Published on: Mar 3, 2016
Transcripts - Narrative image
This is all about the marketing of a film. The
narrative image is what we think of before we
actually see the film. It is the film’s image or
identity, and how it is branded. It comes from
the direct publicity surrounding a film (ie its
marketing – the poster, trailer, video release etc)
and also from word of mouth. It particularly
draws on the generic qualities of the film. In
other words, the marketing promotes the film’s
genre signifiers in order to exploit the audience’s
desire for familiarity and recognition – this
brands the film and broadens its potential appeal
But the narrative image also centres around
the idea of difference and originality. This
comes in the form of the narrative enigma.
The film’s publicity has to encourage the
audience into asking questions about the
film, and must intrigue the audience enough
to want to know the answers. They will only
be able to do this if they pay to go and see the
film. This is the enigma – the mystery
surrounding the film.
So the narrative image is a promise – a promise to
the audience that the film will deliver the answers.

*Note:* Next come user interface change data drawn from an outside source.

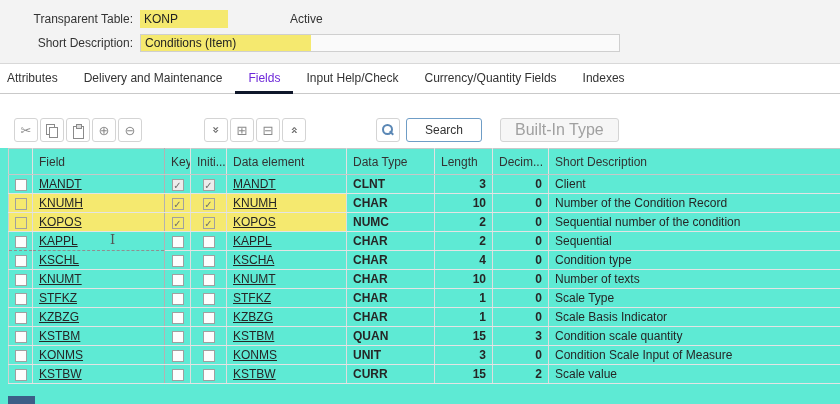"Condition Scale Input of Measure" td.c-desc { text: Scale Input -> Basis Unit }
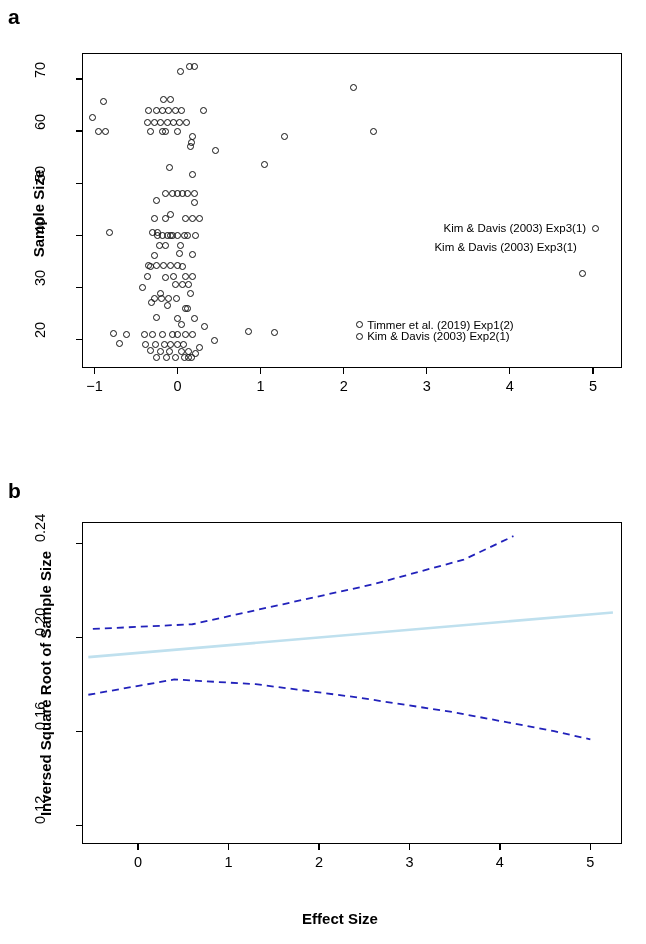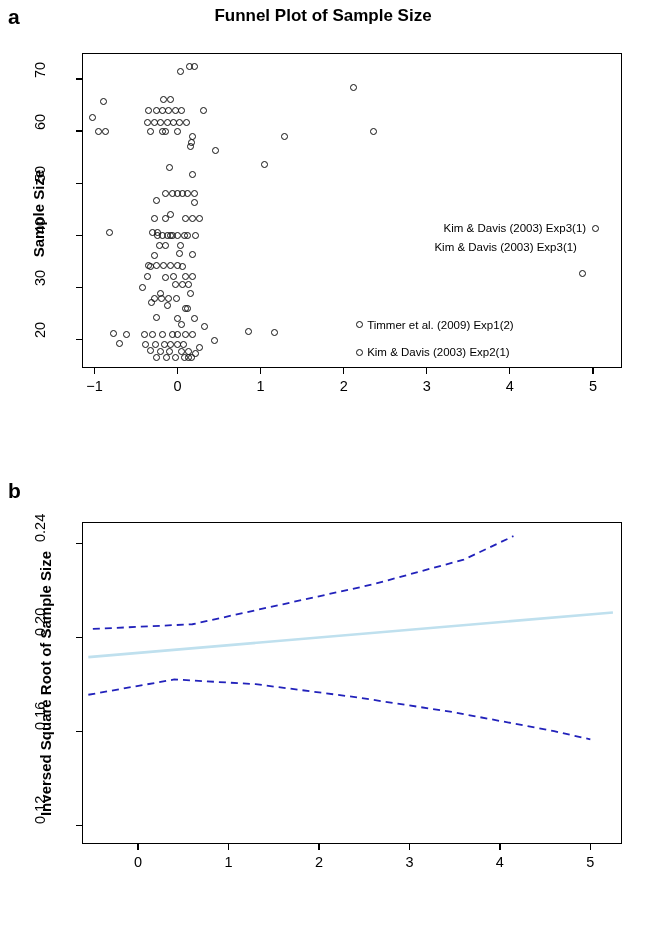"Funnel Plot of Sample Size" div.panel-title { html: <div>Funnel Plot of Sample Size</div> -> none }
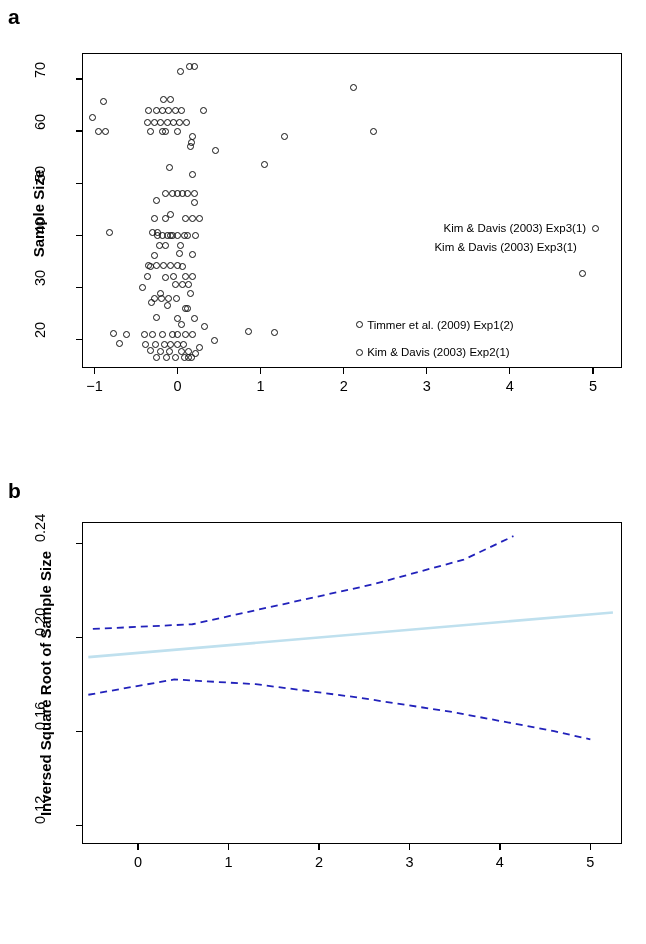"Timmer et al. (2009) Exp1(2)" span { text: 2009 -> 2019 }
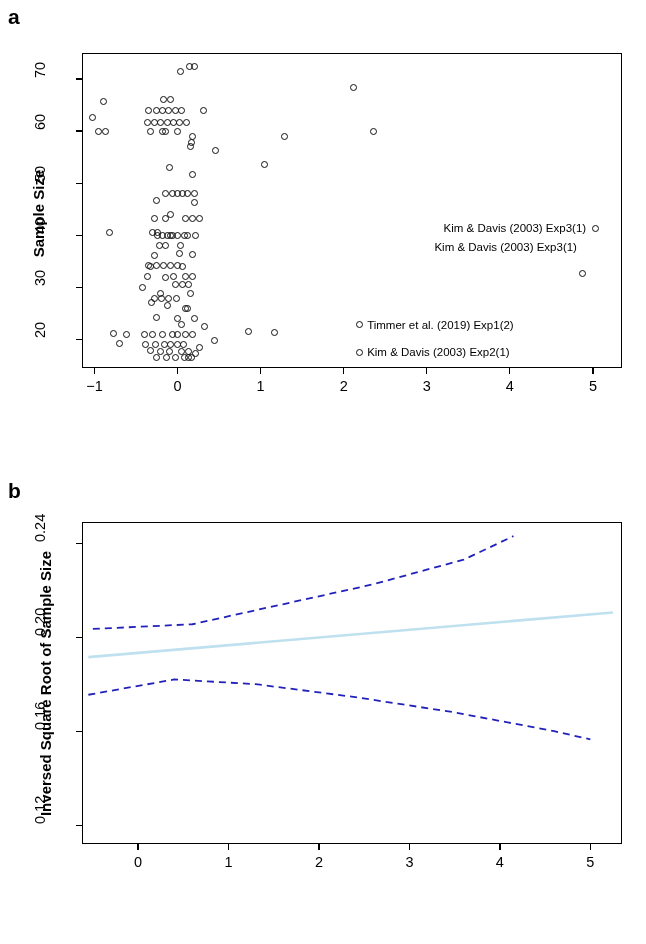"Kim & Davis (2003) Exp2(1)" div.annot { margin-top: 16px -> none }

Often the narrative image is deliberately misleading,
in order to widen the target audience – the core
audience are encouraged to go and see a film that
conforms to expectations, but are shocked by
unexpected breaks with convention that may have
put them off if they had known about it beforehand.
In summary, narrative image combines similarity
and difference and only works if this combination is
finely tuned to target the audience effectively.